**EXERCISE DATA:**

▶

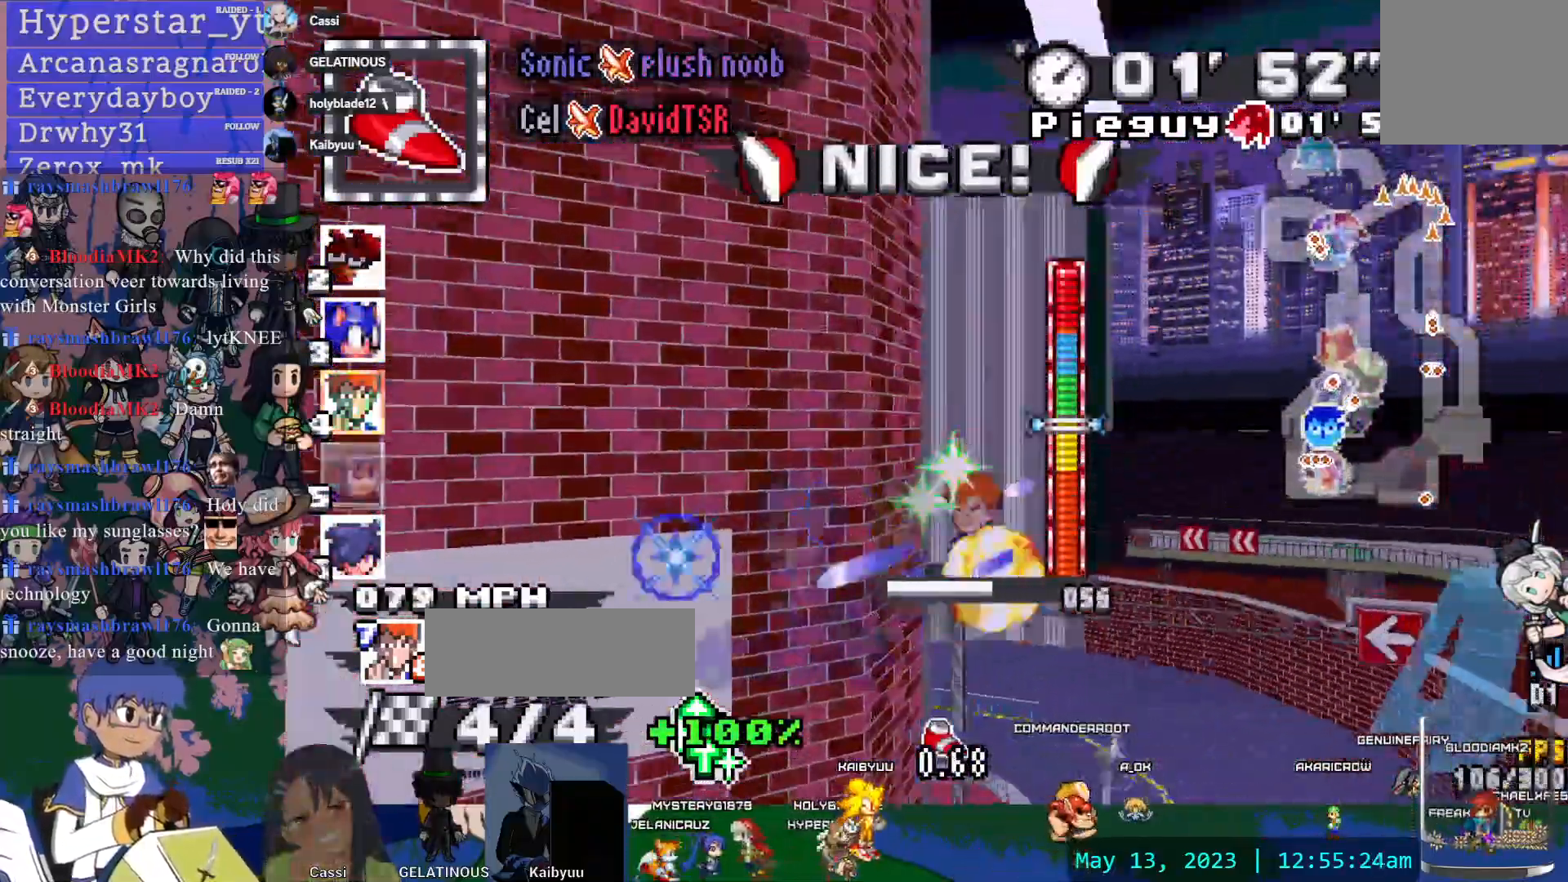
{"dt_ms": 500, "buttons": ["CROSS", "R1"], "left_stick": "left", "right_stick": "center", "events": [[33, "left_stick", "center"], [117, "CIRCLE", "up"], [183, "left_stick", "left"], [300, "CIRCLE", "down"], [483, "CIRCLE", "up"]]}
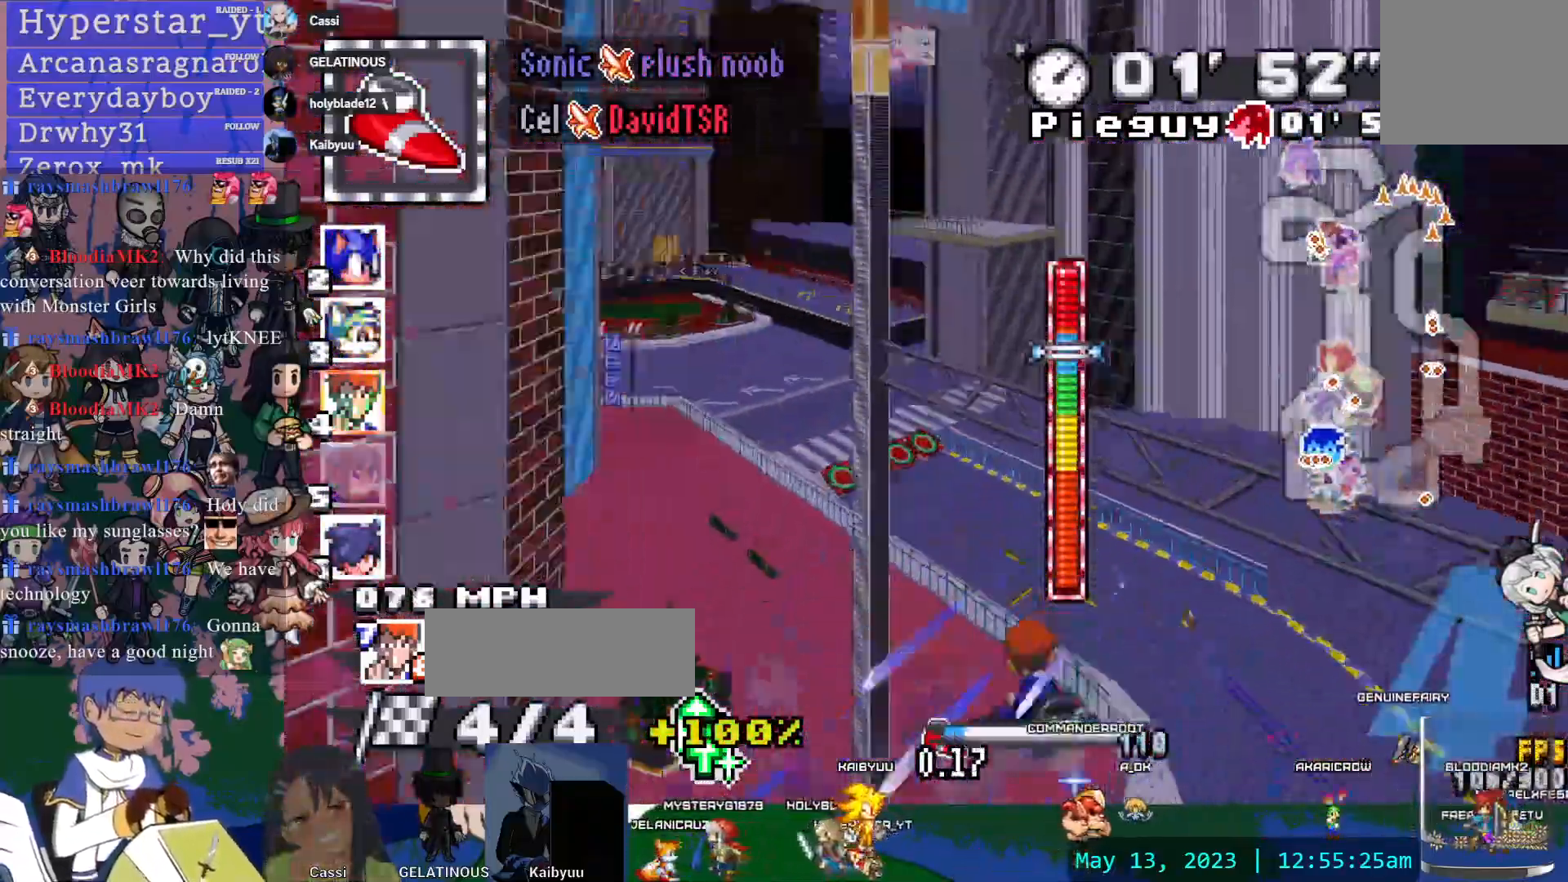
{"dt_ms": 500, "buttons": ["CROSS"], "left_stick": "left", "right_stick": "center", "events": [[383, "R1", "up"]]}
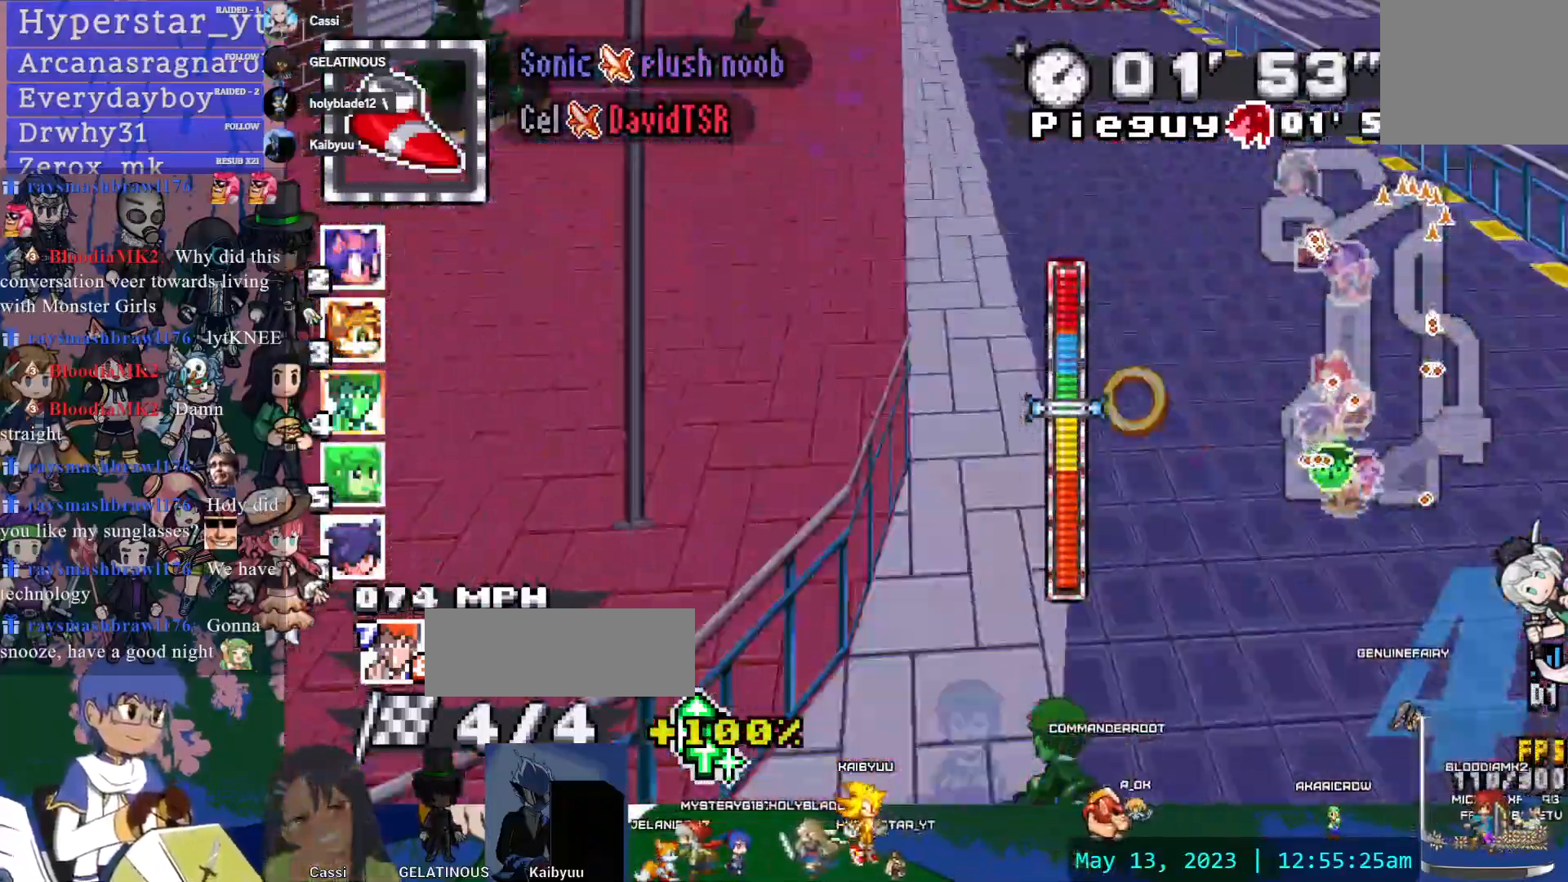
{"dt_ms": 500, "buttons": ["CROSS"], "left_stick": "center", "right_stick": "center", "events": [[17, "left_stick", "center"]]}
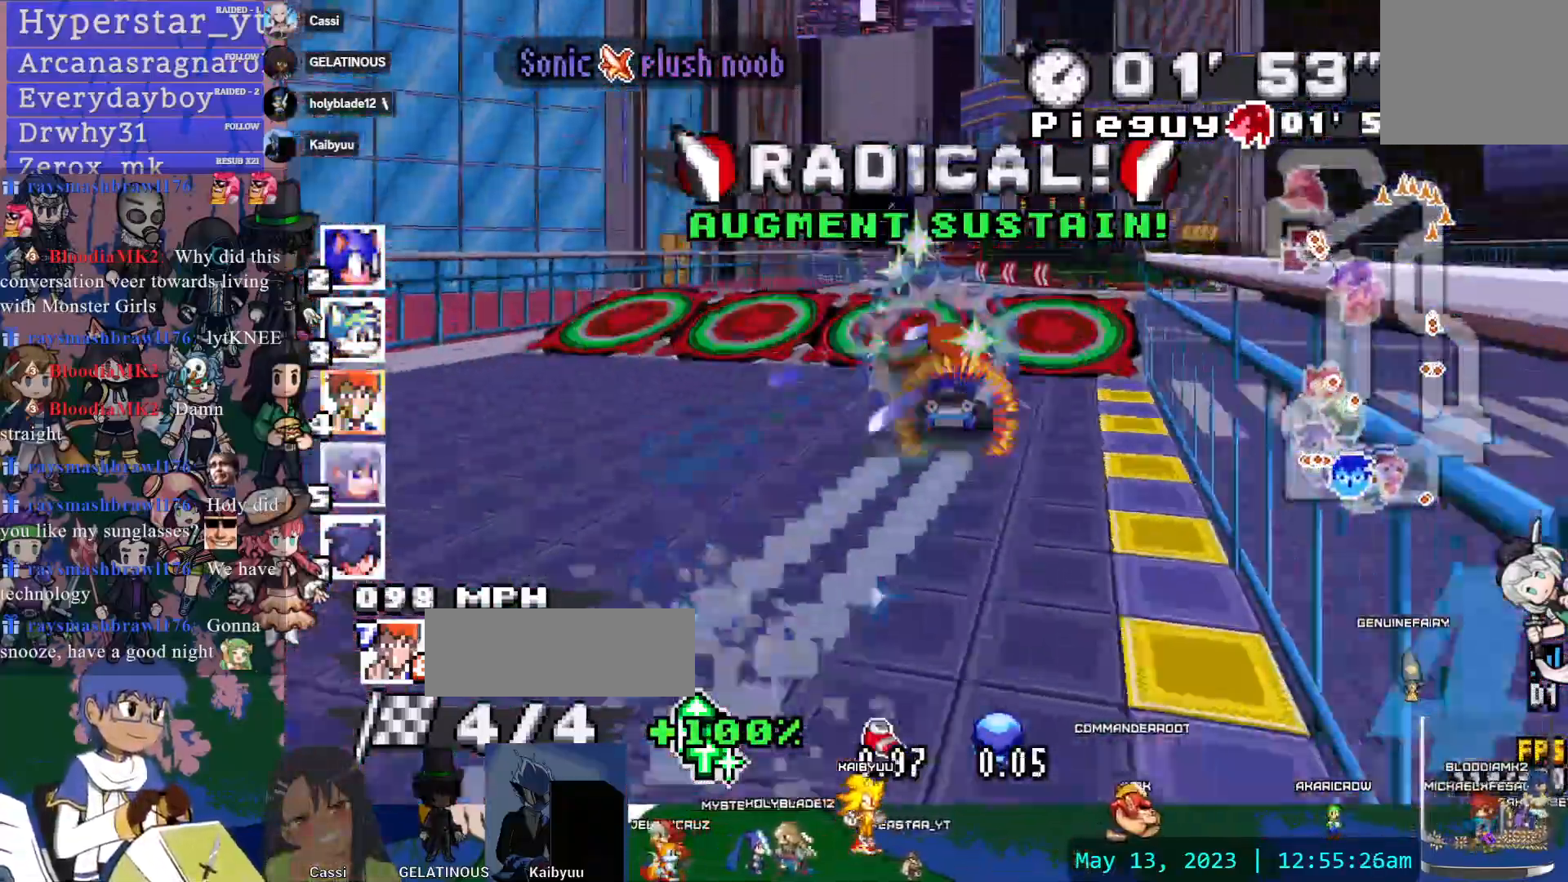
{"dt_ms": 1000, "buttons": ["CROSS"], "left_stick": "center", "right_stick": "center", "events": [[17, "left_stick", "left"], [33, "R1", "down"], [100, "CIRCLE", "down"], [500, "left_stick", "center"], [550, "left_stick", "left"], [733, "left_stick", "center"], [867, "left_stick", "down-right"], [900, "CIRCLE", "up"], [933, "R1", "up"], [983, "left_stick", "center"]]}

◀

**WHAT YOU NEED TO DO:**
Provide the count, and nothing else, of lines in the data above where the word "CIRCLE" occurs.

**EXPECTED OUTPUT:**
2